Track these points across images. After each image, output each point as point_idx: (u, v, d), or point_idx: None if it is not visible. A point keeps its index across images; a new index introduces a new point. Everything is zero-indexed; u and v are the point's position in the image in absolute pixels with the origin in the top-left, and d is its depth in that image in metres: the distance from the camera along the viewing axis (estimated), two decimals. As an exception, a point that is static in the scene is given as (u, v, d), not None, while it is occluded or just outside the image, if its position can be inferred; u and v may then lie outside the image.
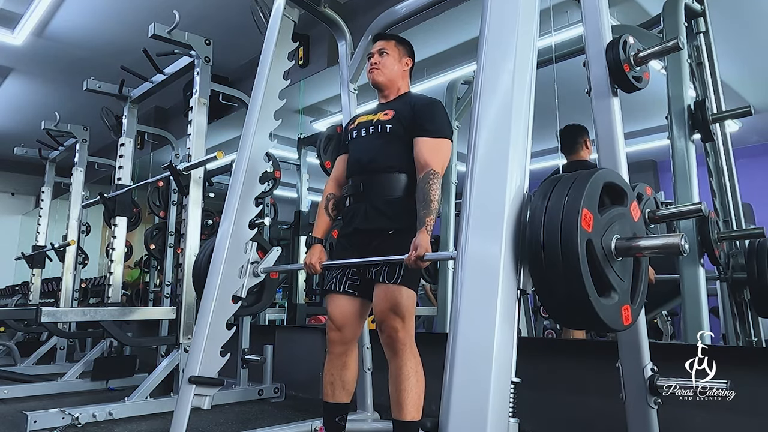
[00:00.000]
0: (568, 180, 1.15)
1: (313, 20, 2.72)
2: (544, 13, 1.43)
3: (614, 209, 1.20)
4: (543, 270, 1.09)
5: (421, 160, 1.89)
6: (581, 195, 1.09)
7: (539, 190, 1.18)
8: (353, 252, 1.96)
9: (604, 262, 1.12)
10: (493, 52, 1.32)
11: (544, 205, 1.12)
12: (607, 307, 1.10)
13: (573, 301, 1.08)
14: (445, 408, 1.09)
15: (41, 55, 5.25)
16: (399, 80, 2.11)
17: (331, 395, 1.98)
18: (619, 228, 1.18)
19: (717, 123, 2.32)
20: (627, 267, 1.21)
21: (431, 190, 1.81)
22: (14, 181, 9.22)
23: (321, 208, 2.12)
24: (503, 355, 1.09)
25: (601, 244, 1.12)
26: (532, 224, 1.13)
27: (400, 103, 2.05)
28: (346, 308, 1.99)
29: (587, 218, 1.09)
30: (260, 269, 2.15)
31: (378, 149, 1.99)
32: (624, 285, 1.18)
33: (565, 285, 1.07)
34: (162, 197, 4.34)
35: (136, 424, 2.81)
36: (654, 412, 1.53)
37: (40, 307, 2.87)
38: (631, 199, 1.25)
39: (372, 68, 2.09)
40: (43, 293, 5.43)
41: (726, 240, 2.27)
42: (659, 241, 1.17)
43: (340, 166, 2.16)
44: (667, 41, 1.67)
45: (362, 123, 2.09)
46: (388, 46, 2.11)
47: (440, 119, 1.96)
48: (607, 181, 1.20)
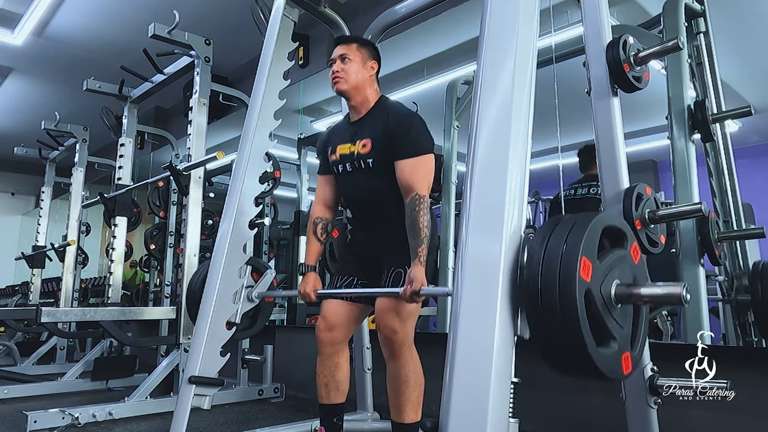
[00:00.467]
0: (567, 223, 1.12)
1: (313, 20, 2.72)
2: (544, 13, 1.43)
3: (614, 253, 1.16)
4: (540, 317, 1.06)
5: (404, 184, 1.83)
6: (580, 242, 1.06)
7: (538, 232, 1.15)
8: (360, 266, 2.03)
9: (604, 311, 1.09)
10: (493, 52, 1.32)
11: (542, 250, 1.09)
12: (606, 357, 1.07)
13: (570, 351, 1.04)
14: (445, 408, 1.09)
15: (41, 55, 5.25)
16: (366, 87, 1.99)
17: (326, 397, 1.98)
18: (619, 272, 1.14)
19: (717, 123, 2.32)
20: (627, 313, 1.17)
21: (419, 217, 1.76)
22: (14, 181, 9.21)
23: (310, 234, 2.06)
24: (503, 355, 1.08)
25: (600, 292, 1.09)
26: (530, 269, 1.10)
27: (374, 124, 1.94)
28: (342, 310, 1.98)
29: (586, 267, 1.05)
30: (254, 294, 2.15)
31: (368, 185, 1.95)
32: (624, 332, 1.14)
33: (563, 334, 1.03)
34: (162, 197, 4.33)
35: (136, 424, 2.81)
36: (654, 412, 1.53)
37: (40, 307, 2.87)
38: (631, 240, 1.22)
39: (334, 77, 1.96)
40: (43, 293, 5.43)
41: (726, 240, 2.27)
42: (660, 290, 1.13)
43: (325, 188, 2.10)
44: (667, 41, 1.67)
45: (343, 156, 1.99)
46: (350, 51, 1.98)
47: (416, 135, 1.86)
48: (607, 224, 1.16)
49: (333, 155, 2.03)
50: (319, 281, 2.02)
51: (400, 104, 2.00)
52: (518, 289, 1.12)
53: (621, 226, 1.21)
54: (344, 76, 1.95)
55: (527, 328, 1.11)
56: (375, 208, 1.98)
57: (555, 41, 2.33)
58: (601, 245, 1.14)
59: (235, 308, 2.10)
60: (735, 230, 2.33)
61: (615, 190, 1.60)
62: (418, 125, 1.89)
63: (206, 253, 3.67)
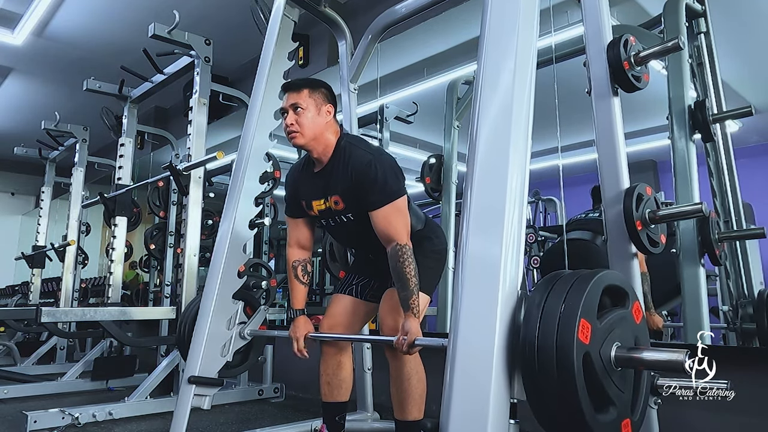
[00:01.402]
0: (567, 280, 1.08)
1: (313, 20, 2.72)
2: (544, 13, 1.43)
3: (615, 313, 1.12)
4: (536, 380, 1.03)
5: (383, 235, 1.76)
6: (579, 302, 1.01)
7: (536, 289, 1.11)
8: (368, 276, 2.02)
9: (603, 375, 1.04)
10: (494, 51, 1.32)
11: (539, 310, 1.05)
12: (605, 424, 1.03)
13: (568, 417, 1.01)
14: (445, 408, 1.09)
15: (41, 55, 5.24)
16: (323, 135, 1.85)
17: (328, 395, 1.99)
18: (619, 333, 1.10)
19: (717, 123, 2.32)
20: (627, 377, 1.13)
21: (404, 267, 1.71)
22: (14, 181, 9.21)
23: (292, 279, 1.99)
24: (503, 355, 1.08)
25: (599, 355, 1.04)
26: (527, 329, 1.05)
27: (339, 177, 1.83)
28: (348, 308, 1.99)
29: (585, 329, 1.01)
30: (247, 332, 2.13)
31: (357, 233, 1.90)
32: (624, 397, 1.10)
33: (560, 400, 1.00)
34: (162, 197, 4.33)
35: (136, 424, 2.81)
36: (654, 412, 1.53)
37: (40, 307, 2.87)
38: (633, 299, 1.18)
39: (289, 132, 1.83)
40: (43, 293, 5.43)
41: (726, 240, 2.27)
42: (662, 356, 1.07)
43: (296, 231, 2.01)
44: (667, 41, 1.67)
45: (322, 212, 1.92)
46: (301, 99, 1.83)
47: (381, 183, 1.75)
48: (609, 283, 1.12)
49: (311, 211, 1.95)
50: (310, 324, 1.98)
51: (363, 146, 1.87)
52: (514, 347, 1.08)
53: (622, 284, 1.17)
54: (300, 130, 1.82)
55: (523, 390, 1.07)
56: (371, 248, 1.93)
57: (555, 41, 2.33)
58: (602, 304, 1.09)
59: (235, 308, 2.10)
60: (735, 230, 2.33)
61: (615, 190, 1.60)
62: (382, 170, 1.76)
63: (206, 253, 3.66)
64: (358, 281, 2.03)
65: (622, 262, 1.57)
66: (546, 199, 4.31)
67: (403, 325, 1.68)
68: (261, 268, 3.73)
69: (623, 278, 1.22)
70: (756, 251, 2.45)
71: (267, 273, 3.65)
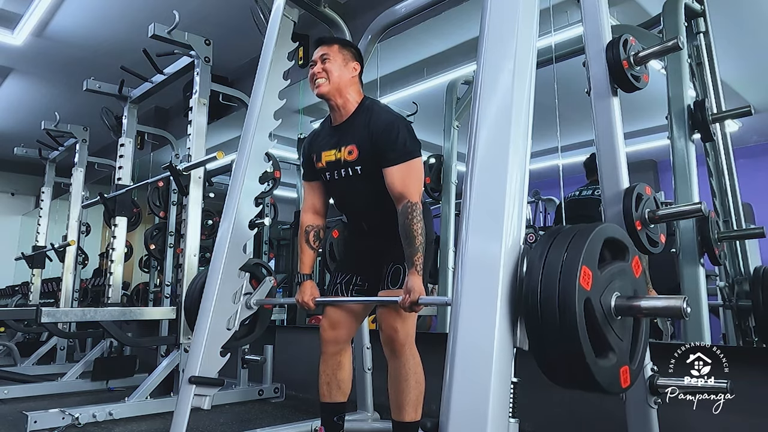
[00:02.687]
0: (567, 233, 1.11)
1: (313, 20, 2.72)
2: (544, 13, 1.43)
3: (615, 265, 1.15)
4: (539, 327, 1.05)
5: (395, 192, 1.79)
6: (581, 251, 1.05)
7: (538, 242, 1.14)
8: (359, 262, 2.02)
9: (603, 322, 1.08)
10: (493, 52, 1.32)
11: (542, 260, 1.08)
12: (605, 369, 1.06)
13: (569, 362, 1.04)
14: (445, 408, 1.09)
15: (41, 55, 5.24)
16: (347, 88, 1.92)
17: (327, 395, 1.98)
18: (619, 285, 1.14)
19: (717, 123, 2.32)
20: (627, 326, 1.17)
21: (412, 225, 1.72)
22: (14, 181, 9.21)
23: (302, 242, 2.02)
24: (503, 355, 1.08)
25: (600, 302, 1.08)
26: (530, 278, 1.09)
27: (358, 129, 1.88)
28: (345, 308, 1.99)
29: (586, 276, 1.04)
30: (253, 301, 2.14)
31: (360, 190, 1.92)
32: (623, 345, 1.13)
33: (561, 344, 1.03)
34: (162, 197, 4.33)
35: (136, 425, 2.81)
36: (654, 412, 1.53)
37: (40, 308, 2.87)
38: (633, 254, 1.21)
39: (315, 78, 1.91)
40: (43, 293, 5.43)
41: (726, 240, 2.27)
42: (660, 303, 1.13)
43: (312, 196, 2.06)
44: (667, 41, 1.67)
45: (330, 164, 1.94)
46: (331, 51, 1.93)
47: (401, 140, 1.80)
48: (609, 236, 1.15)
49: (319, 162, 1.98)
50: (316, 289, 2.00)
51: (385, 108, 1.95)
52: (518, 297, 1.11)
53: (622, 238, 1.20)
54: (325, 77, 1.90)
55: (526, 339, 1.10)
56: (369, 212, 1.97)
57: (555, 41, 2.34)
58: (602, 257, 1.13)
59: (235, 309, 2.10)
60: (735, 230, 2.33)
61: (615, 190, 1.60)
62: (404, 130, 1.83)
63: (206, 253, 3.67)
64: (341, 279, 2.03)
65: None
66: (546, 199, 4.31)
67: (406, 284, 1.69)
68: (261, 268, 3.73)
69: (623, 232, 1.25)
70: (756, 251, 2.45)
71: (267, 273, 3.65)
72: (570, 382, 1.10)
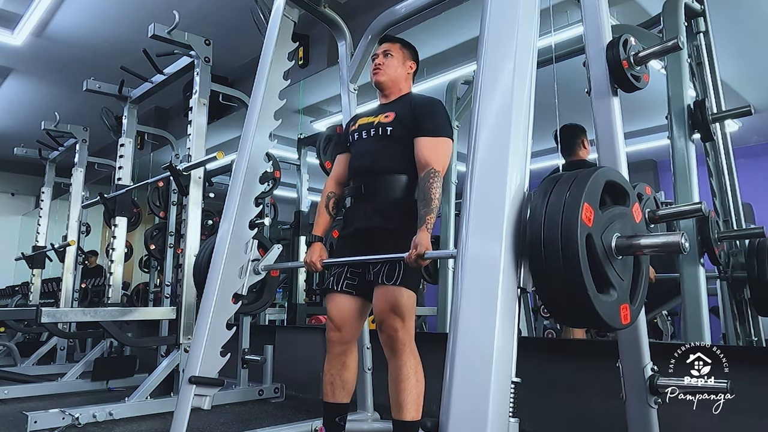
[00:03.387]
0: (569, 177, 1.15)
1: (313, 20, 2.72)
2: (544, 13, 1.43)
3: (616, 208, 1.19)
4: (543, 265, 1.09)
5: (422, 159, 1.88)
6: (583, 190, 1.09)
7: (540, 187, 1.17)
8: (353, 251, 1.97)
9: (604, 259, 1.11)
10: (493, 51, 1.32)
11: (545, 202, 1.12)
12: (605, 303, 1.09)
13: (572, 297, 1.07)
14: (445, 408, 1.09)
15: (41, 55, 5.25)
16: (401, 82, 2.12)
17: (331, 395, 1.98)
18: (620, 227, 1.17)
19: (717, 123, 2.32)
20: (627, 266, 1.20)
21: (432, 189, 1.81)
22: (14, 181, 9.21)
23: (321, 207, 2.12)
24: (503, 355, 1.08)
25: (601, 240, 1.11)
26: (533, 221, 1.12)
27: (401, 105, 2.04)
28: (345, 307, 1.99)
29: (588, 213, 1.08)
30: (261, 267, 2.16)
31: (379, 152, 1.99)
32: (624, 284, 1.17)
33: (565, 280, 1.06)
34: (162, 197, 4.34)
35: (137, 425, 2.81)
36: (654, 412, 1.53)
37: (40, 308, 2.87)
38: (633, 200, 1.24)
39: (375, 68, 2.09)
40: (43, 293, 5.43)
41: (726, 239, 2.27)
42: (660, 240, 1.16)
43: (340, 165, 2.16)
44: (667, 41, 1.67)
45: (363, 125, 2.08)
46: (393, 49, 2.12)
47: (440, 118, 1.96)
48: (609, 179, 1.19)
49: (353, 125, 2.13)
50: (324, 251, 2.05)
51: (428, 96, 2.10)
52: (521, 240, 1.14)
53: (623, 183, 1.24)
54: (384, 69, 2.08)
55: (530, 278, 1.13)
56: (377, 179, 1.97)
57: (555, 41, 2.34)
58: (603, 201, 1.16)
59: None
60: (735, 230, 2.34)
61: (615, 189, 1.60)
62: (443, 111, 1.99)
63: (206, 253, 3.66)
64: (334, 271, 2.03)
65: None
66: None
67: (414, 239, 1.73)
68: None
69: (624, 177, 1.29)
70: (756, 251, 2.45)
71: (267, 273, 3.65)
72: (572, 317, 1.14)
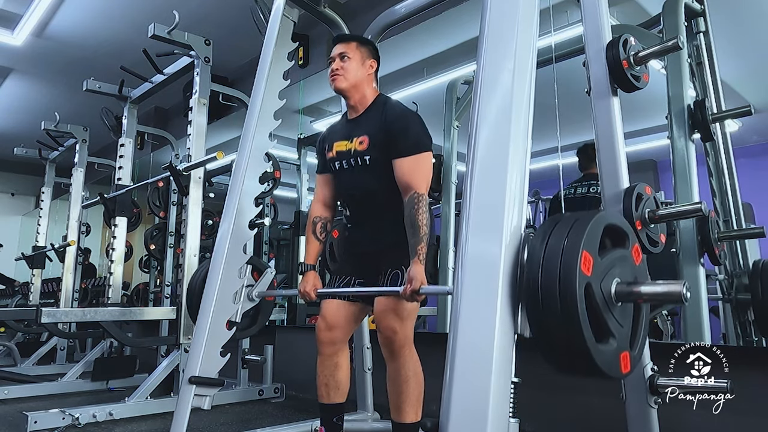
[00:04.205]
0: (568, 221, 1.12)
1: (313, 20, 2.72)
2: (543, 13, 1.43)
3: (615, 252, 1.16)
4: (540, 312, 1.06)
5: (403, 183, 1.82)
6: (581, 237, 1.06)
7: (539, 230, 1.15)
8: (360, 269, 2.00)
9: (604, 307, 1.09)
10: (493, 51, 1.32)
11: (543, 246, 1.09)
12: (605, 354, 1.07)
13: (570, 346, 1.04)
14: (445, 408, 1.09)
15: (41, 55, 5.24)
16: (364, 86, 1.99)
17: (326, 396, 1.99)
18: (619, 271, 1.14)
19: (717, 122, 2.32)
20: (627, 312, 1.17)
21: (418, 215, 1.75)
22: (14, 181, 9.20)
23: (309, 233, 2.06)
24: (503, 355, 1.08)
25: (600, 288, 1.09)
26: (530, 264, 1.09)
27: (372, 121, 1.94)
28: (341, 310, 1.98)
29: (587, 261, 1.05)
30: (255, 293, 2.14)
31: (366, 182, 1.94)
32: (623, 331, 1.14)
33: (562, 329, 1.04)
34: (162, 197, 4.33)
35: (137, 425, 2.81)
36: (654, 412, 1.53)
37: (40, 308, 2.87)
38: (633, 241, 1.22)
39: (333, 75, 1.96)
40: (43, 294, 5.43)
41: (726, 239, 2.27)
42: (661, 288, 1.13)
43: (324, 187, 2.11)
44: (666, 41, 1.67)
45: (341, 153, 1.99)
46: (349, 50, 1.98)
47: (414, 133, 1.86)
48: (609, 223, 1.16)
49: (330, 152, 2.03)
50: (318, 280, 2.02)
51: (399, 102, 2.00)
52: (519, 287, 1.12)
53: (623, 225, 1.21)
54: (343, 74, 1.95)
55: (527, 325, 1.11)
56: (372, 205, 1.98)
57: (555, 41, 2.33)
58: (603, 244, 1.14)
59: (236, 308, 2.10)
60: (735, 230, 2.33)
61: (615, 189, 1.60)
62: (416, 123, 1.89)
63: (206, 254, 3.66)
64: (340, 282, 2.04)
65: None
66: (546, 199, 4.31)
67: (408, 272, 1.69)
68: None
69: (623, 220, 1.26)
70: (756, 251, 2.45)
71: (267, 273, 3.65)
72: (571, 367, 1.11)
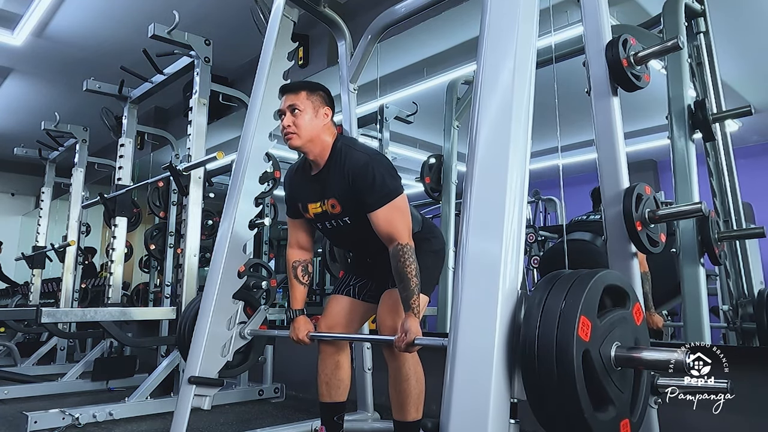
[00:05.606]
0: (567, 280, 1.08)
1: (313, 20, 2.72)
2: (543, 13, 1.43)
3: (615, 313, 1.12)
4: (536, 378, 1.02)
5: (383, 235, 1.76)
6: (580, 300, 1.02)
7: (537, 288, 1.11)
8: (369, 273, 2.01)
9: (603, 374, 1.04)
10: (493, 51, 1.32)
11: (540, 308, 1.05)
12: (604, 423, 1.03)
13: (566, 415, 1.00)
14: (445, 408, 1.09)
15: (41, 55, 5.24)
16: (321, 137, 1.86)
17: (327, 395, 1.99)
18: (619, 333, 1.10)
19: (717, 122, 2.32)
20: (627, 377, 1.13)
21: (405, 268, 1.70)
22: (14, 181, 9.21)
23: (291, 278, 2.00)
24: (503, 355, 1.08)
25: (599, 354, 1.04)
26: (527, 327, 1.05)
27: (336, 179, 1.83)
28: (346, 308, 1.99)
29: (585, 326, 1.01)
30: (247, 332, 2.13)
31: (355, 234, 1.90)
32: (623, 397, 1.10)
33: (559, 398, 1.00)
34: (162, 197, 4.33)
35: (137, 425, 2.81)
36: (654, 412, 1.53)
37: (40, 308, 2.87)
38: (634, 301, 1.18)
39: (286, 133, 1.84)
40: (43, 294, 5.43)
41: (726, 239, 2.27)
42: (663, 356, 1.07)
43: (297, 232, 2.02)
44: (667, 41, 1.66)
45: (318, 216, 1.91)
46: (299, 101, 1.84)
47: (379, 184, 1.75)
48: (609, 283, 1.12)
49: (307, 214, 1.95)
50: (310, 323, 1.98)
51: (359, 148, 1.88)
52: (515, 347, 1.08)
53: (623, 285, 1.17)
54: (296, 131, 1.83)
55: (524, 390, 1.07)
56: (368, 249, 1.96)
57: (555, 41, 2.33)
58: (602, 304, 1.09)
59: (235, 308, 2.10)
60: (735, 230, 2.33)
61: (615, 189, 1.60)
62: (379, 170, 1.76)
63: (206, 253, 3.66)
64: (355, 282, 2.03)
65: (622, 262, 1.57)
66: (546, 199, 4.31)
67: (402, 324, 1.68)
68: (261, 269, 3.73)
69: (624, 279, 1.22)
70: (756, 251, 2.45)
71: (267, 273, 3.65)
72: None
----------------------------------------
**What you have to do:** Nothing should appear in the reply except the lines from the start of the listing above through the line with "6: (581, 195, 1.09)", repeated exactly and free of pictures.

**Expected output:**
Track these points across images. After each image, output each point as point_idx: (u, v, d), or point_idx: None if it is not visible. A point keeps its index across images; a new index introduces a new point. Everything is zero-indexed; u and v are the point's position in the image in absolute pixels with the origin in the top-left, and d is its depth in that image in metres: the distance from the camera along the viewing axis (estimated), two decimals. As an exception, a point that is static in the scene is given as (u, v, d), not None, while it is occluded or just outside the image, if its position can be inferred; u and v may then lie outside the image.
[00:00.000]
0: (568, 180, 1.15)
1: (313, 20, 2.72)
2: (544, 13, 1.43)
3: (614, 209, 1.20)
4: (543, 270, 1.09)
5: (421, 160, 1.89)
6: (581, 195, 1.09)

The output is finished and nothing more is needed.